- _Consigne A_:
Recopiez mot pour mot les lignes, de celle qui contient « yellow star: moved 4 px right, 3 px up » jusqu'à celle qui contient « blue arrow: rotated 72 degrees clockwise », les deux comprises. Laissez les images de côté.

::: Extrait à lire :::

L’objectif 11 d’Aichi constitue l’engagement, pour les parties concernées, à protéger d’ici 2020 au moins 10 % des zones côtières et marines 11. C’est donc dans cet objectif et dans celui de reconnaître la nécessité de poursuivre les efforts de conservation de la biodiversité marine que la lettre de mandat de 2015 du ministre des Pêches, des Océans et de la Garde côtière canadienne a établi la priorité suivante pour le Canada : « accroître la proportion de zones marines et côtières protégées […] à 5 % d’ici 2017 et à 10 % d’ici 2020 12 ». À l’heure actuelle, environ 8 % des océans du Canada sont reconnus et protégés par des mesures fédérales et provinciales 13. Parmi ces zones protégées figurent 11 ZPM désignées en vertu de la Loi sur les océans 14.
En juin 2016, compte tenu du rythme d’établissement des ZPM – le processus prend en moyenne de cinq à sept ans –, le gouvernement du Canada a annoncé un plan en cinq points pour atteindre ses objectifs de conservation marine 15. Ce plan prévoit notamment la modification de la Loi sur les océans en vue de faciliter le processus de désignation des ZPM.
La Loi fédérale sur les hydrocarbures est l’une des principales lois fédérales régissant l’exploration pétrolière et gazière en mer. En effet, la Loi autorise l’attribution de droits en vue de la prospection, de l’exploitation et de la production de ressources pétrolières dans les régions relevant de la compétence du gouvernement fédéral et n’étant pas visées par d’autres lois, à l’instar, par exemple, des régions relevant de l’Office Canada–Terre Neuve et Labrador des hydrocarbures extracôtiers et de l’Office Canada–Nouvelle Écosse des hydrocarbures extracôtiers. La Loi fédérale sur les hydrocarbures régit aussi la concession de droits pétroliers et gaziers, ainsi que l’établissement de redevances sur la production 16.
La Loi fédérale sur les hydrocarbures stipule que les ministres suivants se partagent la responsabilité de son application :
L’article 4 du projet de loi C-55 ajoute le maintien de l’intégrité écologique aux cinq autres raisons, actuellement prévues au paragraphe 35(1) de la Loi, qui permettent de désigner une ZPM. L’intégrité écologique est définie au paragraphe 35(1.1) proposé. Elle s’entend de l’état d’un espace maritime dont : la structure, la composition et la fonction des écosystèmes ne sont pas perturbées par l’activité humaine; les processus écologiques naturels sont intacts et autonomes; les écosystèmes évoluent naturellement; la capacité d’auto-régénération des écosystèmes et leur biodiversité sont maintenues.

:::

- _Consigne B_:
Reprenez l'extrait sur les zones de protection marine à la suite de sa dernière phrase.

::: Lignes disponibles :::

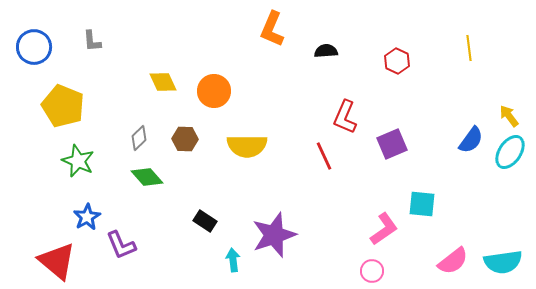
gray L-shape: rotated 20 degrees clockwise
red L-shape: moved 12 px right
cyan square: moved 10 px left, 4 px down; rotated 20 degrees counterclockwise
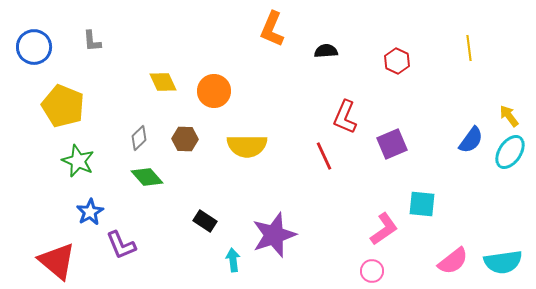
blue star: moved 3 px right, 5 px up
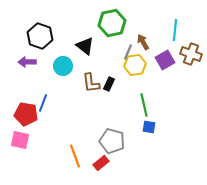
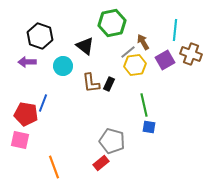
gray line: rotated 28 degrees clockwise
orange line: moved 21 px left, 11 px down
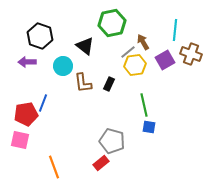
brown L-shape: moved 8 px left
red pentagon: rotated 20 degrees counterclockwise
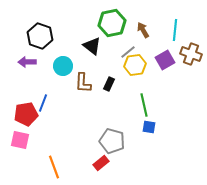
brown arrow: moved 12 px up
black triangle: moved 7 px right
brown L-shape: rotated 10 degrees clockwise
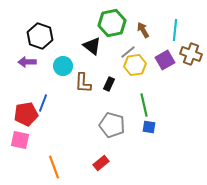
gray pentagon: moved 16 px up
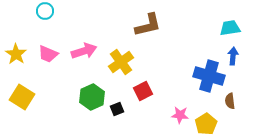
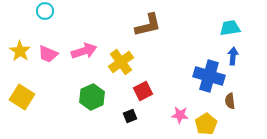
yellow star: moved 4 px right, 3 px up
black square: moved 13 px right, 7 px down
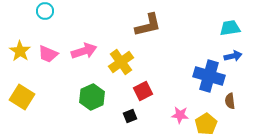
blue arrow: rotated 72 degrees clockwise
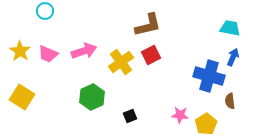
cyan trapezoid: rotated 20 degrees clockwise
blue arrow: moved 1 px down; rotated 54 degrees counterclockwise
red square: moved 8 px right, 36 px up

:::
::: Lignes disponibles :::

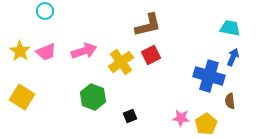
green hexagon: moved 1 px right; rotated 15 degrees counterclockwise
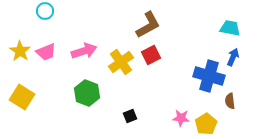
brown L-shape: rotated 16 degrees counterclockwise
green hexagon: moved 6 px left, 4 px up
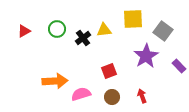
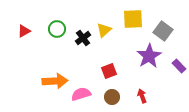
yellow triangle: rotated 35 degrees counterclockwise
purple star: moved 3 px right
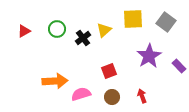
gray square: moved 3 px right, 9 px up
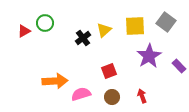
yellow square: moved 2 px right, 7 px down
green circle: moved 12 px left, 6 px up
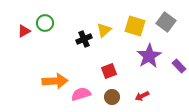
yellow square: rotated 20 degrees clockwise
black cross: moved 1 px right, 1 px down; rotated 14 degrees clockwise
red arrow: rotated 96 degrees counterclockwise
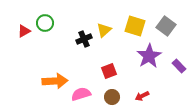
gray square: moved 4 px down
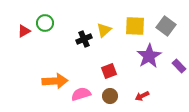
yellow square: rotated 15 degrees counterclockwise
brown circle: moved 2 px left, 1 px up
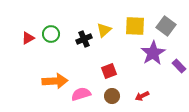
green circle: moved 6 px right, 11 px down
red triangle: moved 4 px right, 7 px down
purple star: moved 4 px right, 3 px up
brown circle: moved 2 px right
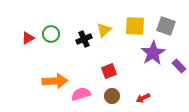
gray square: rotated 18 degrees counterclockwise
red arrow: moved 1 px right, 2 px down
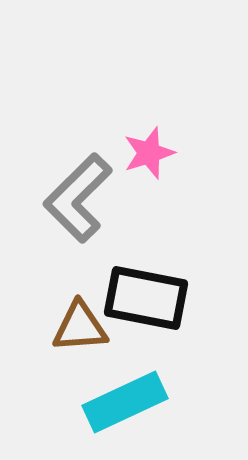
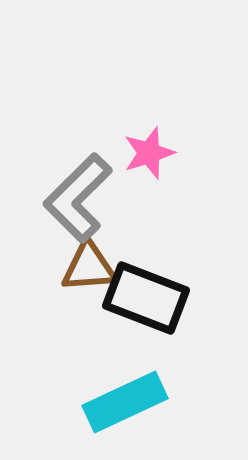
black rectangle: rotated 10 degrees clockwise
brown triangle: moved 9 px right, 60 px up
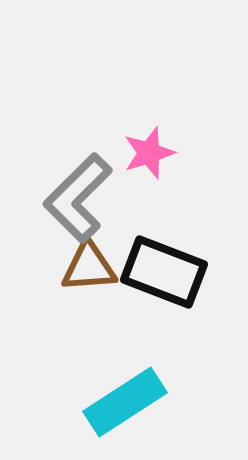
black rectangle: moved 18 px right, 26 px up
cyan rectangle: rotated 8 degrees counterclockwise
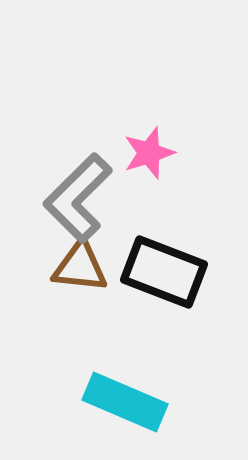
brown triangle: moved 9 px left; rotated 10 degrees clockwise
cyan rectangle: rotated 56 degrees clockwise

:::

- _Réponse A_:
yellow star: moved 4 px right, 3 px up
black square: moved 13 px right, 7 px down
blue arrow: rotated 72 degrees clockwise

- _Réponse B_:
Le concept d’intégrité écologique proposé dans le projet de loi C-55 est conforme à la définition donnée par la Commission sur l’intégrité écologique des parcs nationaux du Canada mise sur pied par l’Agence Parcs Canada en 1998 17. Alors que selon le paragraphe 8(2) de la Loi sur les parcs nationaux du Canada 18, l’intégrité écologique est la première priorité du ministre en ce qui concerne la gestion des parcs nationaux terrestres, il n’existe aucune disposition du genre dans la Loi sur les océans pour les ZPM. C’est pourquoi le Comité permanent de l’environnement et du développement durable de la Chambre des communes a recommandé, dans son rapport de 2017 sur les zones protégées, que le gouvernement du Canada modifie la Loi sur les aires marines nationales de conservation du Canada et la Loi sur les océans afin d’« adopter le rétablissement et le maintien de l’intégrité écologique comme priorité absolue pour les aires marines de conservation, parallèlement avec la Loi sur les parcs nationaux du Canada 19 ».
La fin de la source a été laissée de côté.